*INSTRUCCIÓN DADA*: Transcribe sin ningún cambio cada una de las líneas de todos los registros.

*DATOS PROPORCIONADOS*:
◇ ◇ ◇ ◇ ◇

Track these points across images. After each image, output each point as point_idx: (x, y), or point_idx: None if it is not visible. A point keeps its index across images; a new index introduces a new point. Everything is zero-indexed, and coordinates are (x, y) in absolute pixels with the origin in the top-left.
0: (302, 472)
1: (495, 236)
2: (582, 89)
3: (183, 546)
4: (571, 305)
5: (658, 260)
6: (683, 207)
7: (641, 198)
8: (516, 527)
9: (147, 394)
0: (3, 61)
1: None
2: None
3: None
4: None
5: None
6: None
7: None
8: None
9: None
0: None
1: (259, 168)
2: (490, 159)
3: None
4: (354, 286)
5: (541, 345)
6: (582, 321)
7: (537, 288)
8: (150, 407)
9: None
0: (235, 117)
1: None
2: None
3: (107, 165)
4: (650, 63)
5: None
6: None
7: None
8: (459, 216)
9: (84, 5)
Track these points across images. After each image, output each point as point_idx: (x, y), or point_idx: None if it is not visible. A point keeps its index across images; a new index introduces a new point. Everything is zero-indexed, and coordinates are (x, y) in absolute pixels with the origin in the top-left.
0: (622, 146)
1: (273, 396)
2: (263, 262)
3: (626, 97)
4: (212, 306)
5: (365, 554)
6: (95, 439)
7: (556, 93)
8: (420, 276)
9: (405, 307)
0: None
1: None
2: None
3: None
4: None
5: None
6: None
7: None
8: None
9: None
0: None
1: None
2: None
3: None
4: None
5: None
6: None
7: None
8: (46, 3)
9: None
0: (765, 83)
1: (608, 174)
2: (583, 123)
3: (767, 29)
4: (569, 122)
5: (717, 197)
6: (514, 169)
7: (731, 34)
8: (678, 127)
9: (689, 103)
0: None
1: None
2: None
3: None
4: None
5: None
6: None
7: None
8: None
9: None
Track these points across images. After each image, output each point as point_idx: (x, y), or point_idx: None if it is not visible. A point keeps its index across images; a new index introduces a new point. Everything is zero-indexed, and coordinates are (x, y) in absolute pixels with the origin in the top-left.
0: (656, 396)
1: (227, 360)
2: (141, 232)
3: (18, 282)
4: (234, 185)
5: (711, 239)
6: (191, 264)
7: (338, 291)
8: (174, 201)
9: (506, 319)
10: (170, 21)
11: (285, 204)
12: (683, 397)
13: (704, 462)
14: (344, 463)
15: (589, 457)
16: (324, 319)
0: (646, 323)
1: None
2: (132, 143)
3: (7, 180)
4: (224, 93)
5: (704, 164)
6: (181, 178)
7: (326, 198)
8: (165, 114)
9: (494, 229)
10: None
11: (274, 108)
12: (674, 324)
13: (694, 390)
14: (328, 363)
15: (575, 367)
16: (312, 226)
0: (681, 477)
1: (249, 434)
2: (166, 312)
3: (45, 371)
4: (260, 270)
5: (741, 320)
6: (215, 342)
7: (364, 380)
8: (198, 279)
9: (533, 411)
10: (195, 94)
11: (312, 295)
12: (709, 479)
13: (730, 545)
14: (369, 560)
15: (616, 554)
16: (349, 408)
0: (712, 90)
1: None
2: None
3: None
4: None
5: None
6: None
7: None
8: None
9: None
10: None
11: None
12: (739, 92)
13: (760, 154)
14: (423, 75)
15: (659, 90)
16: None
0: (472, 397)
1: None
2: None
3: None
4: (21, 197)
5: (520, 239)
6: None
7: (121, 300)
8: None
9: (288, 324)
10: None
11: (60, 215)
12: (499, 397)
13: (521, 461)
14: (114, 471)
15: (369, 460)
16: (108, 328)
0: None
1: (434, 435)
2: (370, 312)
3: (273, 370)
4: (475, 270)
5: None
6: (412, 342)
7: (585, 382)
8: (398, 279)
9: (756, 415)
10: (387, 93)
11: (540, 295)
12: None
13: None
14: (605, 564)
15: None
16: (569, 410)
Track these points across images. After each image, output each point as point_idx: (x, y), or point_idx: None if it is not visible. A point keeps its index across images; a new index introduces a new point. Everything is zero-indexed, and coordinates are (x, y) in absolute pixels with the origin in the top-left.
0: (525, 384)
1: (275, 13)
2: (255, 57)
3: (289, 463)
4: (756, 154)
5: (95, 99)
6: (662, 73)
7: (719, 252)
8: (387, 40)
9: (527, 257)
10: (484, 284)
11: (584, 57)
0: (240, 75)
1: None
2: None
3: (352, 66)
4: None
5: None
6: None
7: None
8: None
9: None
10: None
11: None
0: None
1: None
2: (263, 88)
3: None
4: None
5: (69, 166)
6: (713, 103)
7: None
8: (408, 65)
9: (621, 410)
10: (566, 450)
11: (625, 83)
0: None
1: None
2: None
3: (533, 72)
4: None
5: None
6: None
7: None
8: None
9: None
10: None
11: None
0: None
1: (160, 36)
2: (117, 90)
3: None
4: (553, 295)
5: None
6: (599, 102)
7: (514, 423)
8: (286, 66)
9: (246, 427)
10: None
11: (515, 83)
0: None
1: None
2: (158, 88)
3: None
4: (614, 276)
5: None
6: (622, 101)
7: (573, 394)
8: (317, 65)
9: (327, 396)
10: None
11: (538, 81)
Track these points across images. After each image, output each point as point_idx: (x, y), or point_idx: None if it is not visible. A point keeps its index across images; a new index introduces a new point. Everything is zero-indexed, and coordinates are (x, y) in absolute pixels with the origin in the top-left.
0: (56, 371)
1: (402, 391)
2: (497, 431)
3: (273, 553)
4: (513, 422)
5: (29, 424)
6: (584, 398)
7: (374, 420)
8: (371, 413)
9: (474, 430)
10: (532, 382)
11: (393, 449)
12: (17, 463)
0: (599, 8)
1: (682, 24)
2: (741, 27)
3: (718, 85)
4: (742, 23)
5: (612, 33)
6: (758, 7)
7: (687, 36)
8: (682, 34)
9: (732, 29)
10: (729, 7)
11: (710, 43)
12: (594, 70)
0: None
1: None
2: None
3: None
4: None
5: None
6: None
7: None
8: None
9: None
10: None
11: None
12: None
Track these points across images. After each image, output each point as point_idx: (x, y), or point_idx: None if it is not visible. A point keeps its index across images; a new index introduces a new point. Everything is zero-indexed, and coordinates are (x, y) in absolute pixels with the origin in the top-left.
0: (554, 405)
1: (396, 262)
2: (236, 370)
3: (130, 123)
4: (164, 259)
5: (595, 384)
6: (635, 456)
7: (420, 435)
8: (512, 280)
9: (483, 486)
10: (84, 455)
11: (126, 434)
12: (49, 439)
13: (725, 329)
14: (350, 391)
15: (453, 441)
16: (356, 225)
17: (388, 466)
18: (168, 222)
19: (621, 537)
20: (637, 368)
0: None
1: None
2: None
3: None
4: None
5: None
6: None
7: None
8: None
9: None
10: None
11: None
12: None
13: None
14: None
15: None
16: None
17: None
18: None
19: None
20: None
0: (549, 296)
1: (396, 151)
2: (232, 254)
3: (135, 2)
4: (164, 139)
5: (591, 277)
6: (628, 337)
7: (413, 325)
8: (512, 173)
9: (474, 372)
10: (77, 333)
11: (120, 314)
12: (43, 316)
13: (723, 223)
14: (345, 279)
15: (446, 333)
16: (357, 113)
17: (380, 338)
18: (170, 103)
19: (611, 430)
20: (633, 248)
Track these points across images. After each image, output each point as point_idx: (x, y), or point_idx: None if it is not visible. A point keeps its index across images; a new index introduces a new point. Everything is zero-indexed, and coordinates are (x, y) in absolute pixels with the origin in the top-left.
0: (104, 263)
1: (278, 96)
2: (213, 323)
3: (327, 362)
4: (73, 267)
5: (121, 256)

◇ ◇ ◇ ◇ ◇

*RESPUESTA*:
Track these points across images. After each image, output each point as point_idx: (x, y), or point_idx: None if it is not visible. A point keeps its index across images; a new index introduces a new point. Everything is zero-indexed, and coordinates are (x, y) in absolute pixels with the origin in the top-left.
0: (302, 472)
1: (495, 236)
2: (582, 89)
3: (183, 546)
4: (571, 305)
5: (658, 260)
6: (683, 207)
7: (641, 198)
8: (516, 527)
9: (147, 394)
0: (3, 61)
1: None
2: None
3: None
4: None
5: None
6: None
7: None
8: None
9: None
0: None
1: (259, 168)
2: (490, 159)
3: None
4: (354, 286)
5: (541, 345)
6: (582, 321)
7: (537, 288)
8: (150, 407)
9: None
0: (235, 117)
1: None
2: None
3: (107, 165)
4: (650, 63)
5: None
6: None
7: None
8: (459, 216)
9: (84, 5)
Track these points across images. After each image, output each point as point_idx: (x, y), or point_idx: None if it is not visible. A point keeps its index across images; a new index introduces a new point. Everything is zero-indexed, and coordinates are (x, y) in absolute pixels with the origin in the top-left.
0: (622, 146)
1: (273, 396)
2: (263, 262)
3: (626, 97)
4: (212, 306)
5: (365, 554)
6: (95, 439)
7: (556, 93)
8: (420, 276)
9: (405, 307)
0: None
1: None
2: None
3: None
4: None
5: None
6: None
7: None
8: None
9: None
0: None
1: None
2: None
3: None
4: None
5: None
6: None
7: None
8: (46, 3)
9: None
0: (765, 83)
1: (608, 174)
2: (583, 123)
3: (767, 29)
4: (569, 122)
5: (717, 197)
6: (514, 169)
7: (731, 34)
8: (678, 127)
9: (689, 103)
0: None
1: None
2: None
3: None
4: None
5: None
6: None
7: None
8: None
9: None
Track these points across images. After each image, output each point as point_idx: (x, y), or point_idx: None if it is not visible. A point keeps its index across images; a new index introduces a new point. Everything is zero-indexed, and coordinates are (x, y) in absolute pixels with the origin in the top-left.
0: (656, 396)
1: (227, 360)
2: (141, 232)
3: (18, 282)
4: (234, 185)
5: (711, 239)
6: (191, 264)
7: (338, 291)
8: (174, 201)
9: (506, 319)
10: (170, 21)
11: (285, 204)
12: (683, 397)
13: (704, 462)
14: (344, 463)
15: (589, 457)
16: (324, 319)
0: (646, 323)
1: None
2: (132, 143)
3: (7, 180)
4: (224, 93)
5: (704, 164)
6: (181, 178)
7: (326, 198)
8: (165, 114)
9: (494, 229)
10: None
11: (274, 108)
12: (674, 324)
13: (694, 390)
14: (328, 363)
15: (575, 367)
16: (312, 226)
0: (681, 477)
1: (249, 434)
2: (166, 312)
3: (45, 371)
4: (260, 270)
5: (741, 320)
6: (215, 342)
7: (364, 380)
8: (198, 279)
9: (533, 411)
10: (195, 94)
11: (312, 295)
12: (709, 479)
13: (730, 545)
14: (369, 560)
15: (616, 554)
16: (349, 408)
0: (712, 90)
1: None
2: None
3: None
4: None
5: None
6: None
7: None
8: None
9: None
10: None
11: None
12: (739, 92)
13: (760, 154)
14: (423, 75)
15: (659, 90)
16: None
0: (472, 397)
1: None
2: None
3: None
4: (21, 197)
5: (520, 239)
6: None
7: (121, 300)
8: None
9: (288, 324)
10: None
11: (60, 215)
12: (499, 397)
13: (521, 461)
14: (114, 471)
15: (369, 460)
16: (108, 328)
0: None
1: (434, 435)
2: (370, 312)
3: (273, 370)
4: (475, 270)
5: None
6: (412, 342)
7: (585, 382)
8: (398, 279)
9: (756, 415)
10: (387, 93)
11: (540, 295)
12: None
13: None
14: (605, 564)
15: None
16: (569, 410)
Track these points across images. After each image, output each point as point_idx: (x, y), or point_idx: None if it is not visible. A point keeps its index across images; a new index introduces a new point. Everything is zero-indexed, and coordinates are (x, y) in absolute pixels with the origin in the top-left.
0: (525, 384)
1: (275, 13)
2: (255, 57)
3: (289, 463)
4: (756, 154)
5: (95, 99)
6: (662, 73)
7: (719, 252)
8: (387, 40)
9: (527, 257)
10: (484, 284)
11: (584, 57)
0: (240, 75)
1: None
2: None
3: (352, 66)
4: None
5: None
6: None
7: None
8: None
9: None
10: None
11: None
0: None
1: None
2: (263, 88)
3: None
4: None
5: (69, 166)
6: (713, 103)
7: None
8: (408, 65)
9: (621, 410)
10: (566, 450)
11: (625, 83)
0: None
1: None
2: None
3: (533, 72)
4: None
5: None
6: None
7: None
8: None
9: None
10: None
11: None
0: None
1: (160, 36)
2: (117, 90)
3: None
4: (553, 295)
5: None
6: (599, 102)
7: (514, 423)
8: (286, 66)
9: (246, 427)
10: None
11: (515, 83)
0: None
1: None
2: (158, 88)
3: None
4: (614, 276)
5: None
6: (622, 101)
7: (573, 394)
8: (317, 65)
9: (327, 396)
10: None
11: (538, 81)
Track these points across images. After each image, output each point as point_idx: (x, y), or point_idx: None if it is not visible. A point keeps its index across images; a new index introduces a new point. Everything is zero-indexed, and coordinates are (x, y) in absolute pixels with the origin in the top-left.
0: (56, 371)
1: (402, 391)
2: (497, 431)
3: (273, 553)
4: (513, 422)
5: (29, 424)
6: (584, 398)
7: (374, 420)
8: (371, 413)
9: (474, 430)
10: (532, 382)
11: (393, 449)
12: (17, 463)
0: (599, 8)
1: (682, 24)
2: (741, 27)
3: (718, 85)
4: (742, 23)
5: (612, 33)
6: (758, 7)
7: (687, 36)
8: (682, 34)
9: (732, 29)
10: (729, 7)
11: (710, 43)
12: (594, 70)
0: None
1: None
2: None
3: None
4: None
5: None
6: None
7: None
8: None
9: None
10: None
11: None
12: None
Track these points across images. After each image, output each point as point_idx: (x, y), or point_idx: None if it is not visible. A point keeps its index across images; a new index introduces a new point. Everything is zero-indexed, and coordinates are (x, y) in absolute pixels with the origin in the top-left.
0: (554, 405)
1: (396, 262)
2: (236, 370)
3: (130, 123)
4: (164, 259)
5: (595, 384)
6: (635, 456)
7: (420, 435)
8: (512, 280)
9: (483, 486)
10: (84, 455)
11: (126, 434)
12: (49, 439)
13: (725, 329)
14: (350, 391)
15: (453, 441)
16: (356, 225)
17: (388, 466)
18: (168, 222)
19: (621, 537)
20: (637, 368)
0: None
1: None
2: None
3: None
4: None
5: None
6: None
7: None
8: None
9: None
10: None
11: None
12: None
13: None
14: None
15: None
16: None
17: None
18: None
19: None
20: None
0: (549, 296)
1: (396, 151)
2: (232, 254)
3: (135, 2)
4: (164, 139)
5: (591, 277)
6: (628, 337)
7: (413, 325)
8: (512, 173)
9: (474, 372)
10: (77, 333)
11: (120, 314)
12: (43, 316)
13: (723, 223)
14: (345, 279)
15: (446, 333)
16: (357, 113)
17: (380, 338)
18: (170, 103)
19: (611, 430)
20: (633, 248)
Track these points across images. After each image, output each point as point_idx: (x, y), or point_idx: None if it is not visible. A point keeps its index across images; a new index introduces a new point. Everything is zero-indexed, and coordinates are (x, y) in absolute pixels with the origin in the top-left.
0: (104, 263)
1: (278, 96)
2: (213, 323)
3: (327, 362)
4: (73, 267)
5: (121, 256)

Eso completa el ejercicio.